= Task instructions =
Each entry below should be given again exactly; the pictures stay out.

Records for this exercise START

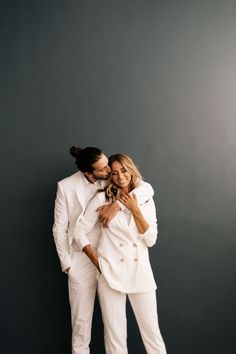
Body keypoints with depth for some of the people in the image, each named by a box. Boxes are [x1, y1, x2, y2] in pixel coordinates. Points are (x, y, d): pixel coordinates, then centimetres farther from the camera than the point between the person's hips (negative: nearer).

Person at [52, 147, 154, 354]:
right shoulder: (66, 186, -9)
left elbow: (148, 189, -19)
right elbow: (60, 228, -3)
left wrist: (116, 205, -31)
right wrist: (66, 263, -2)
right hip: (81, 259, -1)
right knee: (82, 316, 12)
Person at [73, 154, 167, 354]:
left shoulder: (146, 200, 7)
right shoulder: (102, 198, -2)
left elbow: (151, 240, -1)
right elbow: (80, 232, 0)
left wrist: (135, 210, -8)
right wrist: (97, 261, -1)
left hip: (140, 272, 2)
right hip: (111, 272, -2)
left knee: (152, 331, 6)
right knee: (115, 334, 7)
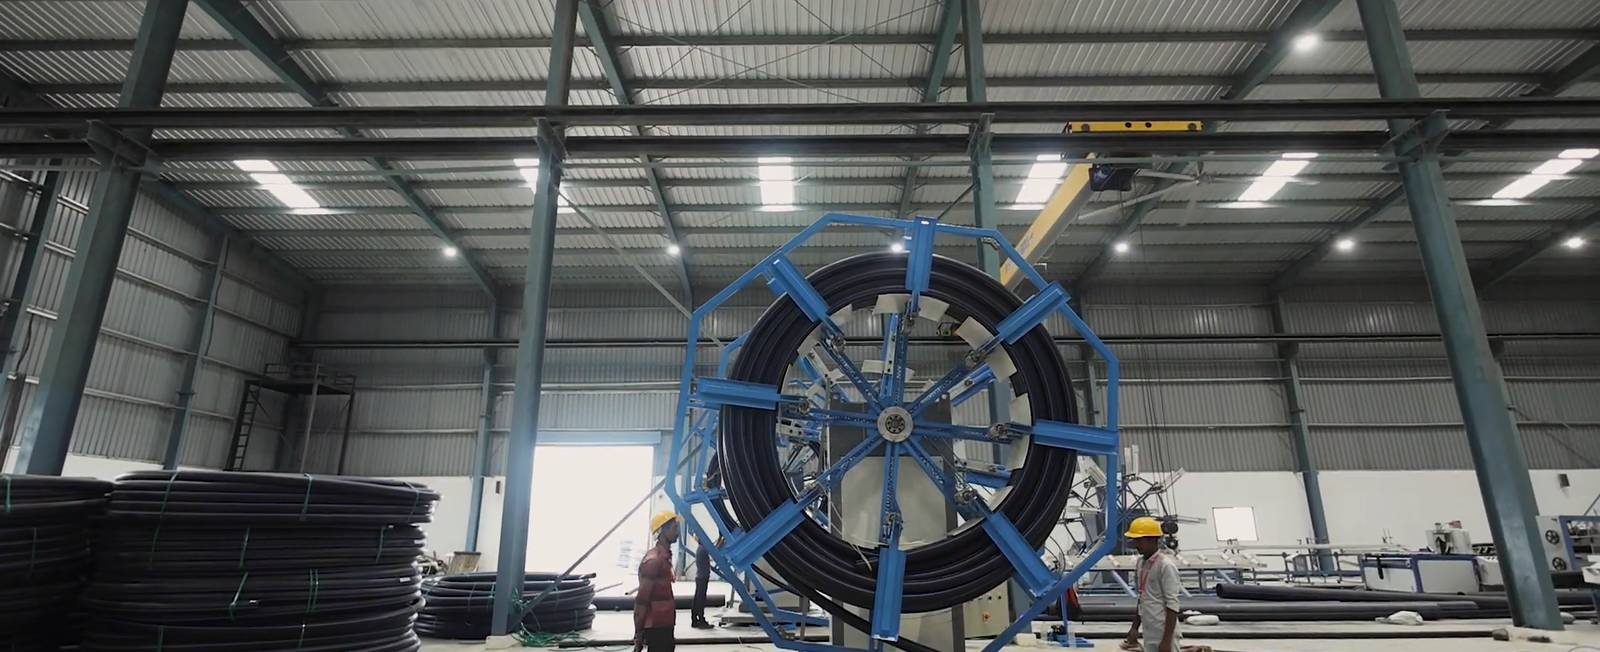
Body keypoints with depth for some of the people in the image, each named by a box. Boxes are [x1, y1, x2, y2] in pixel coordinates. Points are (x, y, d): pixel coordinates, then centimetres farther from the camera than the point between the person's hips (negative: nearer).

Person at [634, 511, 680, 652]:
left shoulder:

Records for this exercise END

= Output for this exercise =
Body keypoints with depth for some of the people in the image, each named by a box. Boxes are [x1, y1, x2, y2] in pixel coordinates. Points are (x, y, d): pixel coordinates, then centimetres farther from the camera than the point between the person's hips (negative: nearer).

Person at [52, 147, 154, 354]:
right shoulder: (66, 186, -9)
left elbow: (148, 189, -19)
right elbow: (60, 228, -3)
left wrist: (116, 205, -31)
right wrist: (66, 263, -2)
right hip: (81, 259, -1)
right knee: (82, 316, 12)
Person at [73, 154, 167, 354]:
left shoulder: (146, 200, 7)
right shoulder: (102, 198, -2)
left elbow: (151, 240, -1)
right elbow: (80, 232, 0)
left wrist: (135, 210, -8)
right wrist: (97, 261, -1)
left hip: (140, 272, 2)
right hip: (111, 272, -2)
left knee: (152, 331, 6)
right knee: (115, 334, 7)
Body keypoints with depth for some of the people in the image, each named by a box. Boxes are [x1, y1, x2, y2] in pixel coordinates. Points are (x, y, d): pixel coordinates, then centimetres farther from the camera than the point between the person's hips (negative: nearer).

Person at [634, 511, 680, 652]:
left shoulder:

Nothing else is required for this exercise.